## What needs to be done
Extend the passage on monopoly pricing below, picking up right after its final sentence.

+++ Selected excerpt +++

The price of monopoly is upon every occasion the highest which can be got. The natural price, or the price of free competition, on the contrary, is the lowest which can be taken, not upon every occasion indeed, but for any considerable time together. The one is upon every occasion the highest which can be squeezed out of the buyers, or which it is supposed they will consent to give; the other is the lowest which the sellers can commonly afford to take, and at the same time continue their business

According to the standard model, in which a monopolist sets a single price for all consumers, the monopolist will sell a lesser quantity of goods at a higher price than would companies by perfect competition. Because the monopolist ultimately forgoes transactions with consumers who value the product or service more than its cost, monopoly pricing creates a deadweight loss referring to potential gains that went neither to the monopolist nor to consumers. Given the presence of this deadweight loss, the combined surplus for the monopolist and consumers is necessarily less than the total surplus obtained by consumers by perfect competition. Where efficiency is defined by the total gains from trade, the monopoly setting is less efficient than perfect competition.

+++ Provided records +++

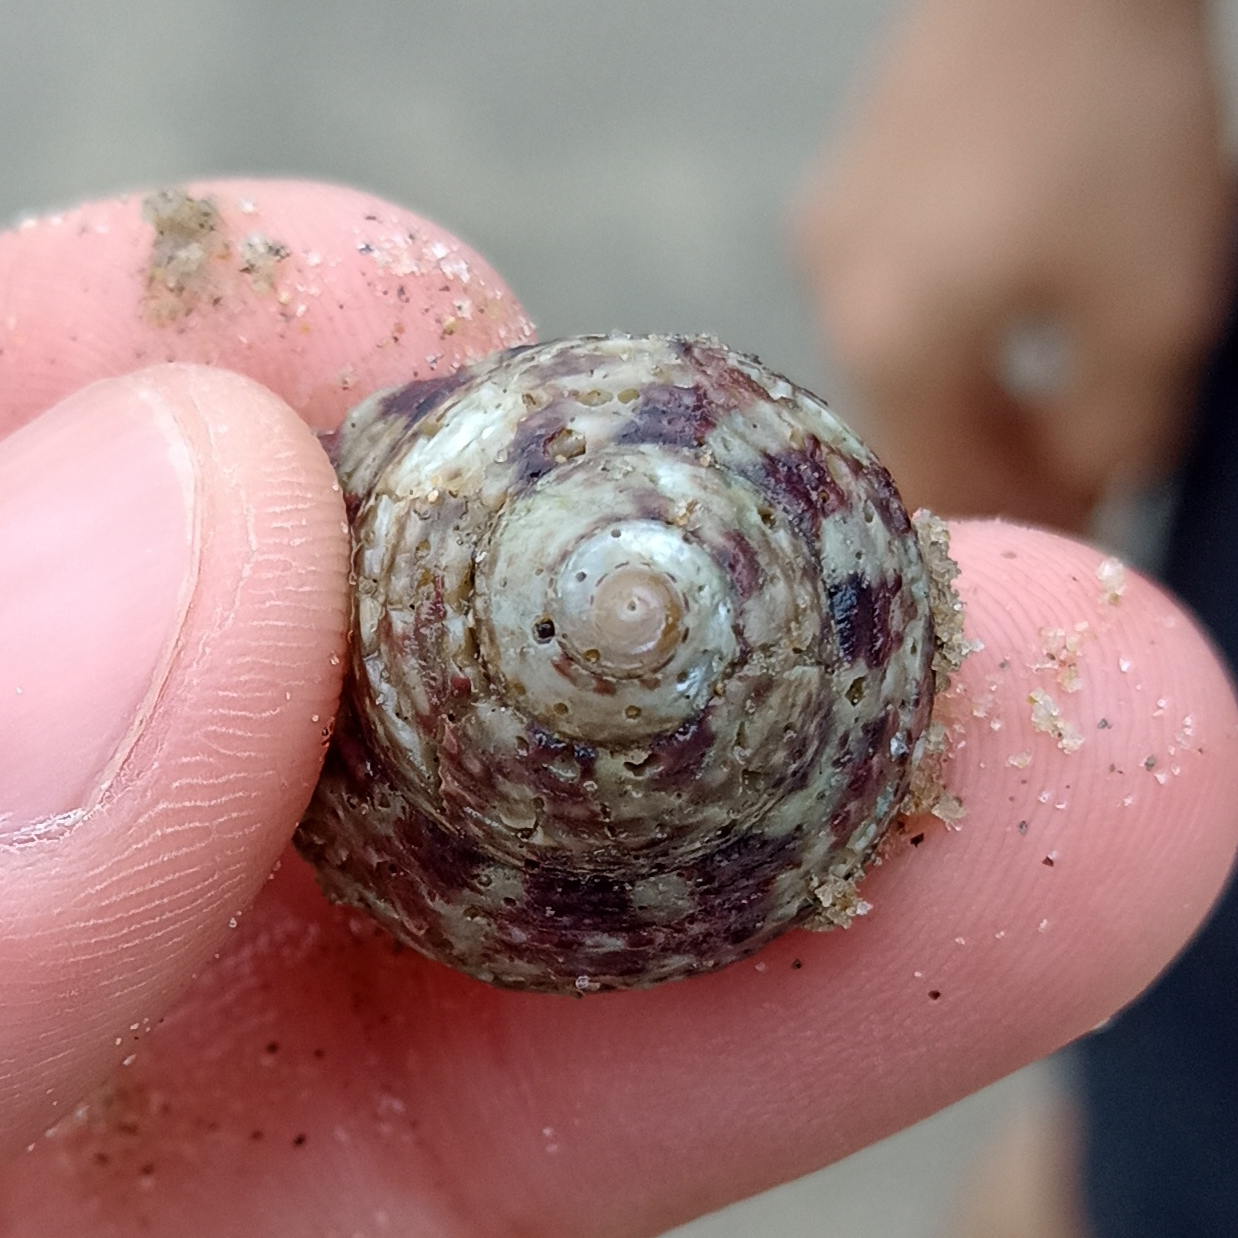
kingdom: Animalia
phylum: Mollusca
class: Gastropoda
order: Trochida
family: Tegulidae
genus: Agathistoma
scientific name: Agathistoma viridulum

+++
+++ Provided records +++

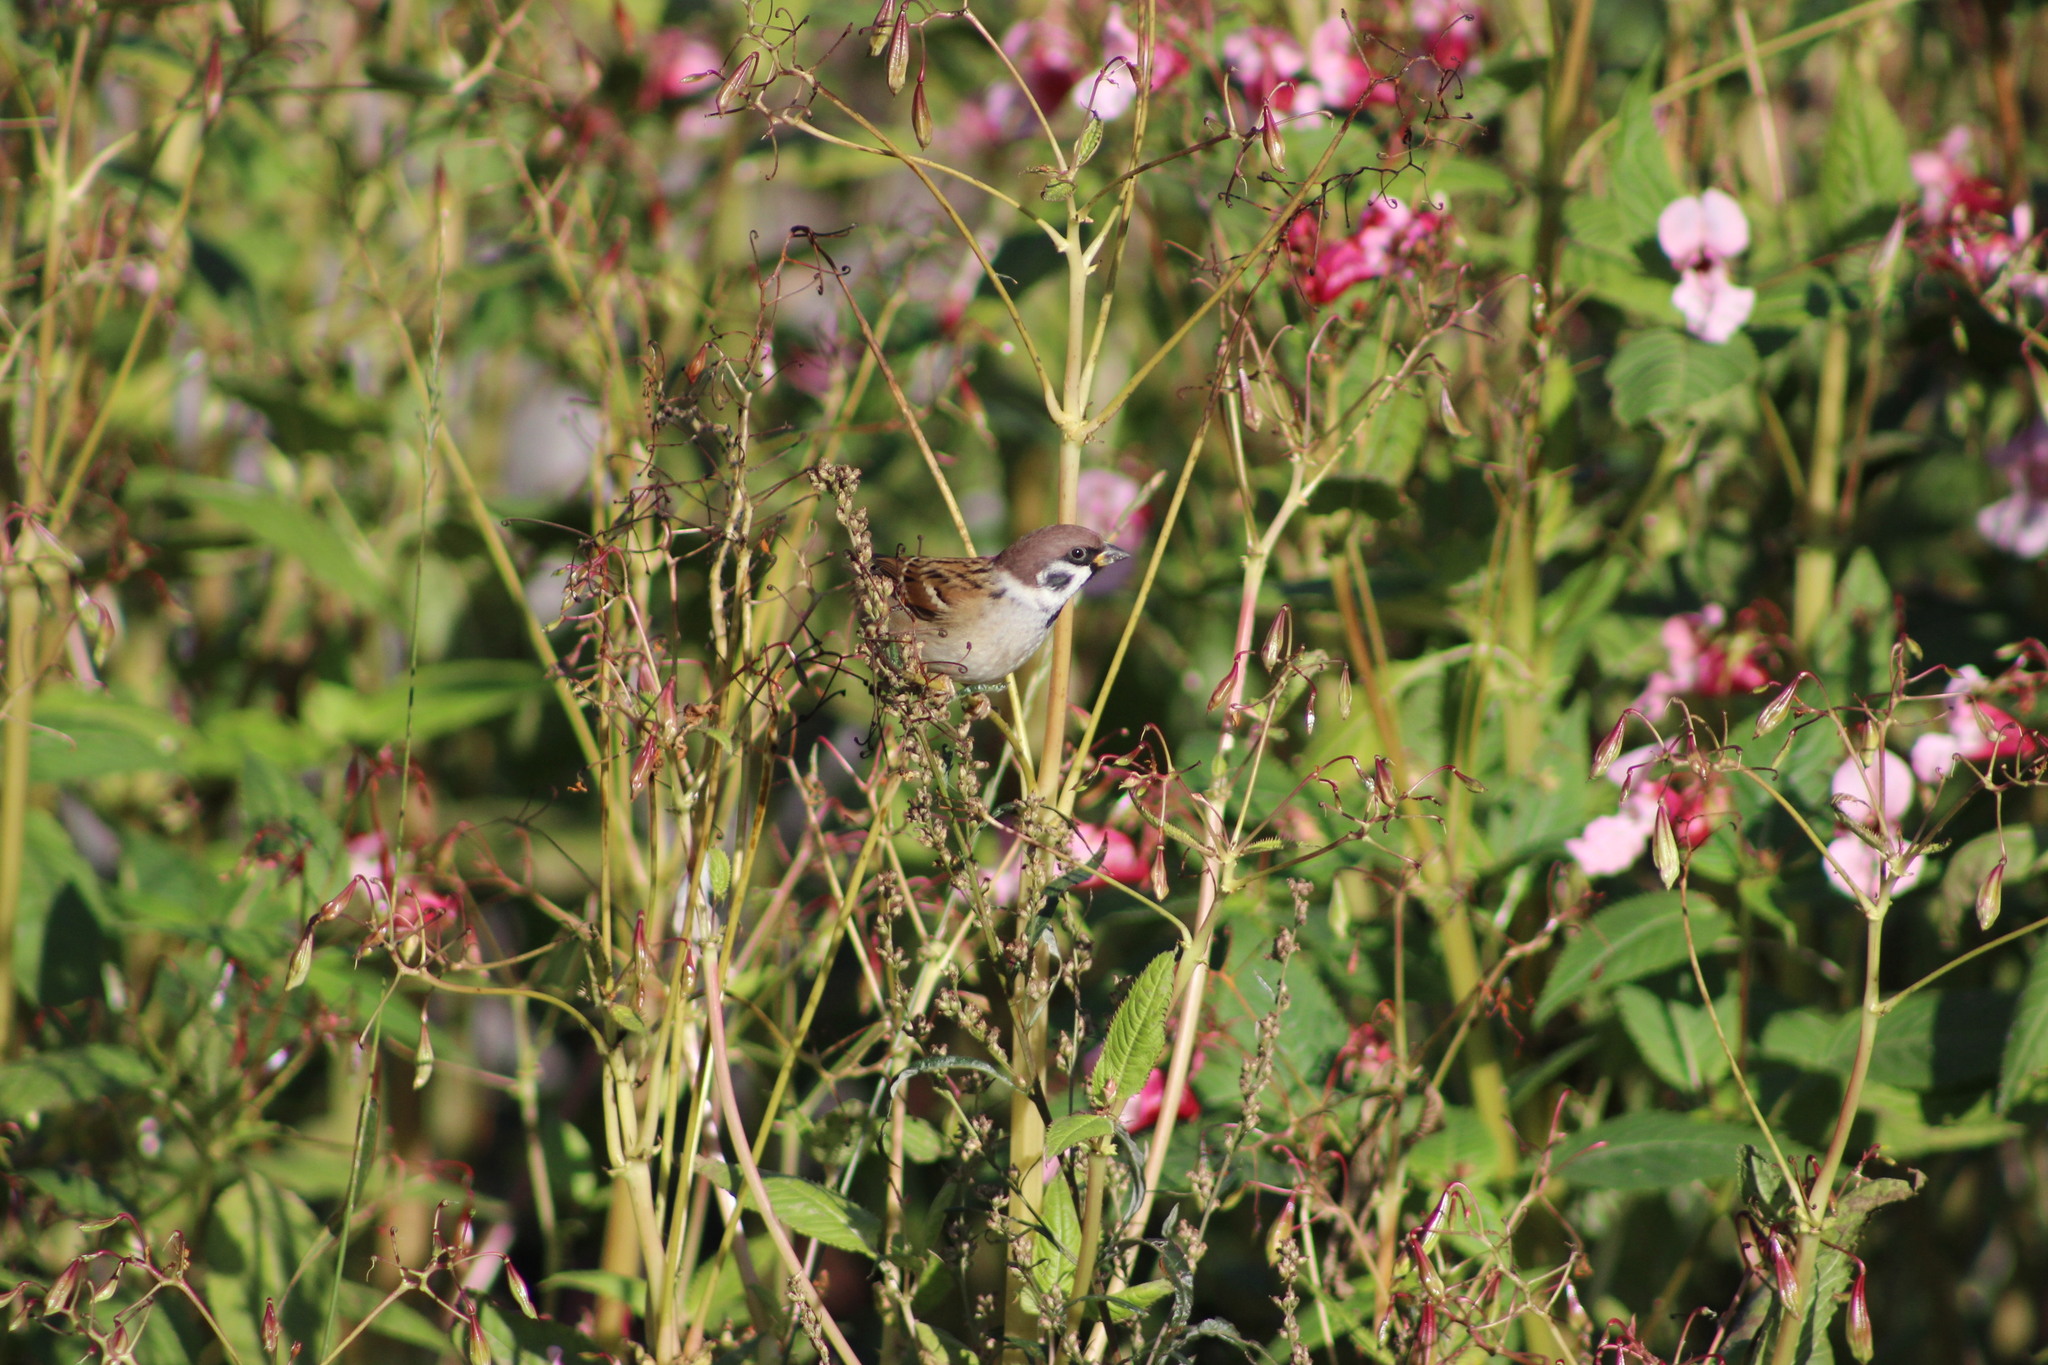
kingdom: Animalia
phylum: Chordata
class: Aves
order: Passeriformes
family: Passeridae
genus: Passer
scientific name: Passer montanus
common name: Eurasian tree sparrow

+++
+++ Provided records +++

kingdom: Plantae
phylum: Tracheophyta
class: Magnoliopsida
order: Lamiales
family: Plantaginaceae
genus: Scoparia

+++

## The output
It is often argued that monopolies tend to become less efficient and less innovative over time, becoming “complacent”, because they do not have to be efficient or innovative to compete in the marketplace. Sometimes this very loss of psychological efficiency can increase a potential competitor’s value enough to overcome market entry barriers, or provide incentive for research and investment into new alternatives. The theory of contestable markets argues that in some circumstances monopolies are forced to behave as if there were competition because of the risk of losing their monopoly to new entrants. This is likely to happen when a market’s barriers to entry are low. It might also be because of the availability in the longer term of substitutes in other markets. For example, a canal monopoly, while worth a great deal during the late 18th century United Kingdom, was worth much less during the late 19th century because of the introduction of railways as a substitute.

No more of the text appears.